Zum Inhalt springen

Sie sind hier:

Vorsteuerabzug trotz unentgeltlicher Zuwendung

Grundsätzlich können Unternehmer die in Rechnungen i.S. des § 14 UStG gesondert ausgewiesene, gesetzlich geschuldete Steuer für Lieferungen oder sonstige Leistungen, die von anderen Unternehmern für ihr Unternehmen ausgeführt worden sind, als Vorsteuer abziehen. Kein Anspruch auf den Vorsteuerabzug besteht, wenn die Eingangsleistungen in der Absicht bezogen wurden, sie für eine nichtwirtschaftliche Tätigkeit (z.B. unentgeltliche Lieferung) zu verwenden (notwendiger Zusammenhang zwischen Eingangs- und Ausgangsleistung). Andererseits sind bisher unentgeltliche Zuwendungen mittels Annahme einer unentgeltlichen Wertabgabe zu versteuern. Auf der Basis neuer EuGH- und BFH-Rechtsprechung ist diese Sichtweise nun überholt.

EuGH-Stellungnahme zum Vorsteuerabzug

Wenn ein Unternehmen im Rahmen seiner unternehmerischen Tätigkeit eine unentgeltliche Lieferung oder sonstige Leistung erbringt, kann u.U. der Vorsteuerabzug für die damit verbundene Eingangsleistung gewährt werden. Dies hat der EuGH mit Urteil vom 16.9.2020 (C-528/19) entschieden, wobei es darauf ankommt, die konkreten Umstände im jeweiligen Fall genau zu untersuchen: Für den Vorsteuerabzug ist insbesondere entscheidend, dass

  • die bezogene Eingangsleistung nicht über das hin-ausgeht, was erforderlich/unerlässlich ist, um diesen Zweck zu erfüllen,
  • die Kosten der Eingangsleistung (kalkulatorisch) im Preis der getätigten Ausgangsumsätze enthalten sind und
  • der Vorteil des Dritten (z.B. der Allgemeinheit) allen-falls nebensächlich ist.

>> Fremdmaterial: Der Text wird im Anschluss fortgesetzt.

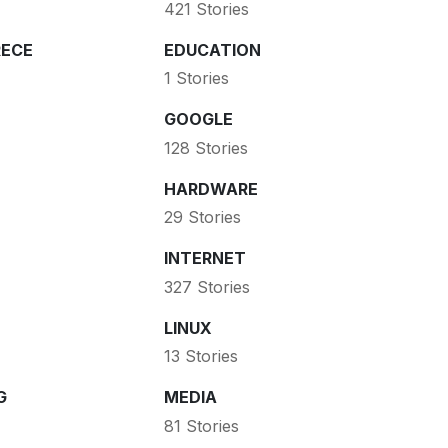
421 Stories
ECE
EDUCATION
1 Stories
GOOGLE
128 Stories
HARDWARE
29 Stories
INTERNET
327 Stories
LINUX
13 Stories
G
MEDIA
81 Stories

Weiterhin hat der EuGH in seinem o.g. Urteil vom 16.9.2020 vorgegeben, dass die nationale Regelung bzgl. der Besteuerung der unentgeltlichen Wertabgabe unionsrechtskonform einschränkend auszulegen und diese Besteuerung folglich zu unterlassen ist.

Geänderte Rechtsprechung des BFH

Der BFH hatte nachfolgend zu entscheiden, ob ein Unternehmer vorsteuerabzugsberechtigt ist, wenn er zuerst eine öffentliche Straße als Zugang zur Abbruchstelle errichten muss, um seiner unternehmerischen Tätigkeit (Kalksteinbruch) nachgehen zu können. Da die Errichtung der Straße im ganz überwiegenden unternehmerischen Interesse des Unternehmers erfolgte und letztendlich zu umsatzsteuerpflichtigen Ausgangsumsätzen führte, folgte der BFH mit seinem Urteil vom 16.12.2020 (Az.: XI R 26/20 (XI R 28/17)) der Vorlageentscheidung des EuGH; entsprechend reicht ein mittelbarer Zusammenhang der Eingangsumsätze für die Vorsteuerabzugsberechtigung aus. 

Des Weiteren entfällt dem BFH zufolge in Abkehr von seiner bisherigen Rechtsprechung die Besteuerung der unentgeltlichen Wertabgabe, da die Aufwendungen für den Straßenbau Kostenelemente der Ausgangsumsätze sind. Darüber hinaus überlagern die eigenen wirtschaftlichen Interessen die Interessen des Dritten (hier der Allgemeinheit), der u.U. ebenfalls einen Vorteil daraus zieht, weitgehend.

Hinweis: Die dem EuGH folgende, geänderte BFH-Rechtsprechung ist insbesondere für solche Unternehmen praxisrelevant, die Eingangsleistungen erbringen, die unmittelbar zu unentgeltlichen Zuwendungen an Dritte führen. So kann z.B. vor allem die Übernahme von Erschließungsmaßnahmen einerseits zum vollen Vorsteuerabzug berechtigen und andererseits auf der Ausgangsseite keine Steuerpflicht hervorrufen.